Harshveer Sekhon

Personal information
- Born: Harshveer Sekhon 17 January 1998 (age 28) Ludhiana, Punjab, India
- Height: 180 cm (5 ft 11 in)
- Weight: 55 kg (121 lb)

Team information
- Discipline: Track
- Role: Rider

Medal record
Representing India
Men's track cycling
Asia Cup
| Silver medal – second place | 2019 New Delhi | 4km team pursuit |
| Silver medal – second place | 2023 Suphan Buri | Points race |
| Silver medal – second place | 2023 Suphan Buri | Omnium |
Men's roller skating
Asian Championships
| Silver medal – second place | 2017 Haining | Elimination track race |

= Harshveer Sekhon =

Indian track cyclist

Harshveer Sekhon (born 17 January 1998) is an Indian track cyclist and former roller skater. He's a triple silver medalist at the Asia Cup. As a roller skater, he won the silver medal at the Asian Championships.

==Early life==
Sekhon was born on 17 January 1998 to mother Baldeep and father Baljeet Sekhon. His younger sister, Jasmeek Sekhon is also a cyclist. He completed his schooling from DAV Public School. Sekhon then pursued a bachelor's in computer science engineering and a master's in business administration from Guru Nanak Dev College, Ludhiana.

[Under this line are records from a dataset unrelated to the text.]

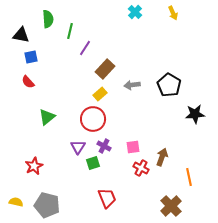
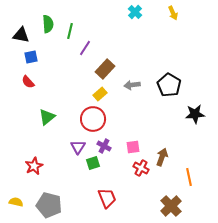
green semicircle: moved 5 px down
gray pentagon: moved 2 px right
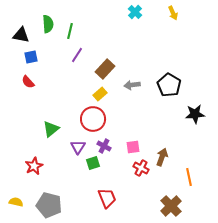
purple line: moved 8 px left, 7 px down
green triangle: moved 4 px right, 12 px down
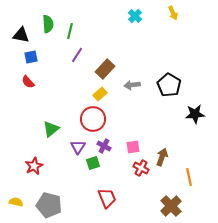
cyan cross: moved 4 px down
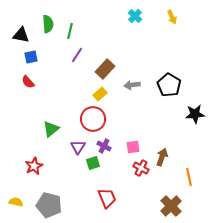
yellow arrow: moved 1 px left, 4 px down
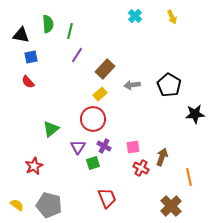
yellow semicircle: moved 1 px right, 3 px down; rotated 24 degrees clockwise
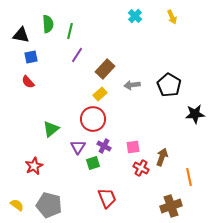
brown cross: rotated 25 degrees clockwise
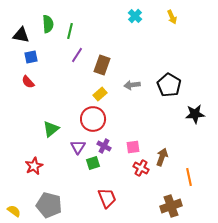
brown rectangle: moved 3 px left, 4 px up; rotated 24 degrees counterclockwise
yellow semicircle: moved 3 px left, 6 px down
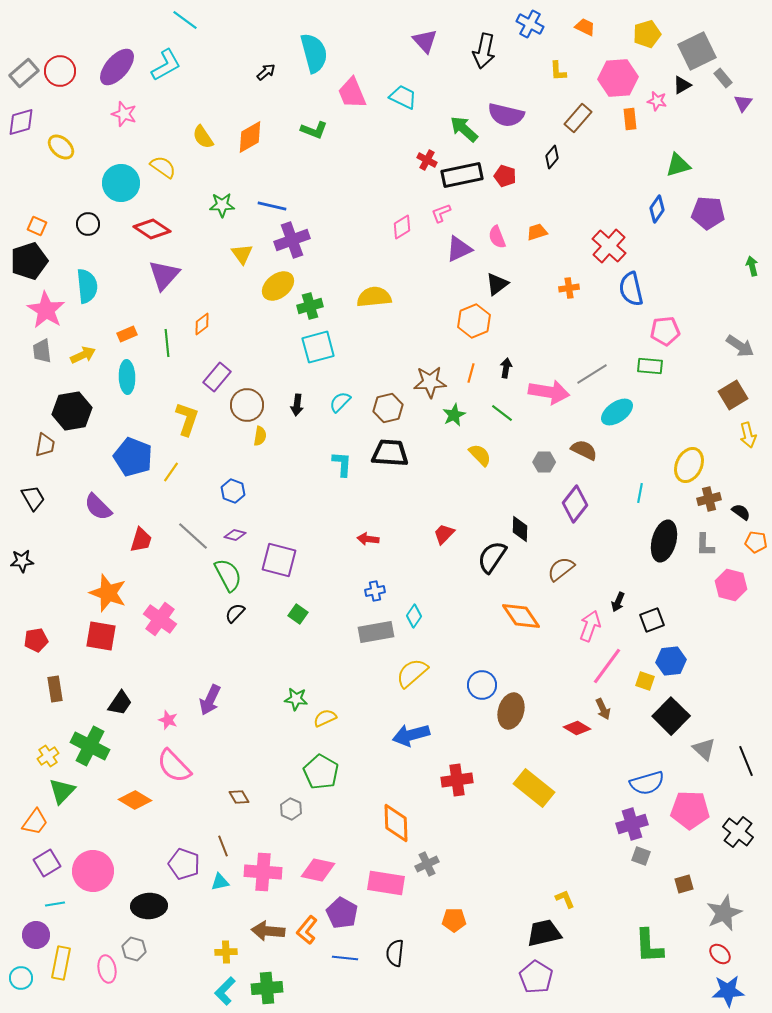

He started skating when he was six years old. He trained under JS Dhaliwal at the Leisure Valley Rink in Ludhiana and went on to win several state and national medals.

==Career==
Sekhon started his sports career as a roller skater. He won the silver in the elimination track race at the Asian Championships and even represented India at the 20,000m event at the 2018 Asian Games. He qualified for the World Championships but withdrew his name due to lack of financial support from the government. This led to him quitting the sport and focusing on studies.

In 2018, Sekhon was introduced to cycling as a sport by a family friend. During the race, he ended up winning gold which gave him the confidence to pursue cycling professionally. In 2019, he won the silver medal in the 4 km team pursuit at the Asia Cup, losing the gold by only a meagre 0.33 seconds.

Sekhon competed at the 2022 Asian Games and the 2022 Commonwealth Games. He won two silver medals at the 2023 Asia Cup in the omnium and elimination race events. He won the bronze in the elimination race at the 2024 Grand Prix Presov. Sekhon next competed in the omnium and elimination races at the World Championships.